Aslef union leaders and bosses at Govia Thameslink Railway, which runs Southern rail, have agreed a deal to be voted on by train drivers.
But as with a previous deal it accepts extending driver only operation, contrary to the union’s stated opposition of that method of train operation.
Mick Whelan, the union’s general secretary, said that the deal “offers solutions to our concerns, as well as restoring the confidence of all parties, and the travelling public”.
Govia’s human resources director Andy Bindon said, “We’ve had constructive talks with Aslef, and we’re pleased we’ve been able to secure a recommended deal.”
But Martin, a Southern driver and Aslef member, thinks it’s “still not good enough”.
He was one of the 54 percent of members that rejected the last shoddy deal recommended by the Aslef leadership. Martin said there was “nothing really new” in the “tweaked” deal and the “general feel was still against” at a joint branch meeting of members last night.
He reported, “The consensus at the meeting was to reject and force them back into talks.”
Martin pointed out that the deal conflicts with the union’s charter, “nor does it address the safety concerns the general secretary has stated in every press appearance prior to the first offer”.
“It’s nothing but a capitulation. Here and now is the time to resist it.”
Drivers will vote on the deal in a ballot ending 3 April. The last vote was close and there are worries that the small tweaks could see the new deal narrowly accepted.
But drivers can be convinced to reject the offer if activists argue for a strategy of reinstating the industrial action that forced bosses to negotiate.
Whelan has insisted this is the best that can be achieved. That’s only true if Aslef leaders stick to “constructive talks” and decline to exercise the real power of their membership.

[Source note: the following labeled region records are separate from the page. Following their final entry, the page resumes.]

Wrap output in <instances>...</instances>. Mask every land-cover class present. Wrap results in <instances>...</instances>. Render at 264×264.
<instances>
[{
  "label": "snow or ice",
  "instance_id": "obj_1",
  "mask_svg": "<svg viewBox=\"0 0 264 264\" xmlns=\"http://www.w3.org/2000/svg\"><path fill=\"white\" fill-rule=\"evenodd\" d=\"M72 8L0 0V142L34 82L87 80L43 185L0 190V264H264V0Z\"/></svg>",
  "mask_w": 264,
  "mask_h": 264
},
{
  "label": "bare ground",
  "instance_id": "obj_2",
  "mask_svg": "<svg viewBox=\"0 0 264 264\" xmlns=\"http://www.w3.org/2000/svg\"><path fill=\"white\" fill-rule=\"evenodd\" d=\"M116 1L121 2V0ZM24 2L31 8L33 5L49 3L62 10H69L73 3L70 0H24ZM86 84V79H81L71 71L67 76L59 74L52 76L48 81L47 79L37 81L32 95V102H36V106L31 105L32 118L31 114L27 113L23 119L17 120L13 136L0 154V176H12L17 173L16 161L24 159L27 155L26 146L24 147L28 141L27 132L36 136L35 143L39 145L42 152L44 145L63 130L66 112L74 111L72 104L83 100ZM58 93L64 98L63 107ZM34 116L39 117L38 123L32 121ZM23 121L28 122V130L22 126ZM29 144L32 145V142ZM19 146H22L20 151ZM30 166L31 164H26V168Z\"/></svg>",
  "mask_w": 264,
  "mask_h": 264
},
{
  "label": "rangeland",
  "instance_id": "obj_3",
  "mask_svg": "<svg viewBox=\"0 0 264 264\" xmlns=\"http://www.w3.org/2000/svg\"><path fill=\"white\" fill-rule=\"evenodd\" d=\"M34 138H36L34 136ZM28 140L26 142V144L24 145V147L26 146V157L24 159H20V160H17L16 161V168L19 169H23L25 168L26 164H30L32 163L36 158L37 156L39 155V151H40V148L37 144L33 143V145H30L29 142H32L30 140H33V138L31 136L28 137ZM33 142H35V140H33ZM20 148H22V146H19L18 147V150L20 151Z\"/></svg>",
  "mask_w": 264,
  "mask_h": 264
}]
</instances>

It has been clear from the past year that Govia is not interested in anything but getting its own way. It is willing to use any means necessary to achieve its Tory-backed objectives.
Drivers need to match their determination and be willing to reinstate the walkouts that brought the network to a standstill.
They can and should strike alongside RMT members, who are fighting Southern too. This week’s coordinated strikes by Southern, Northern and Merseyrail workers are the way forward.
Only action will stop the Tories’ favourite rail firm getting what it wants.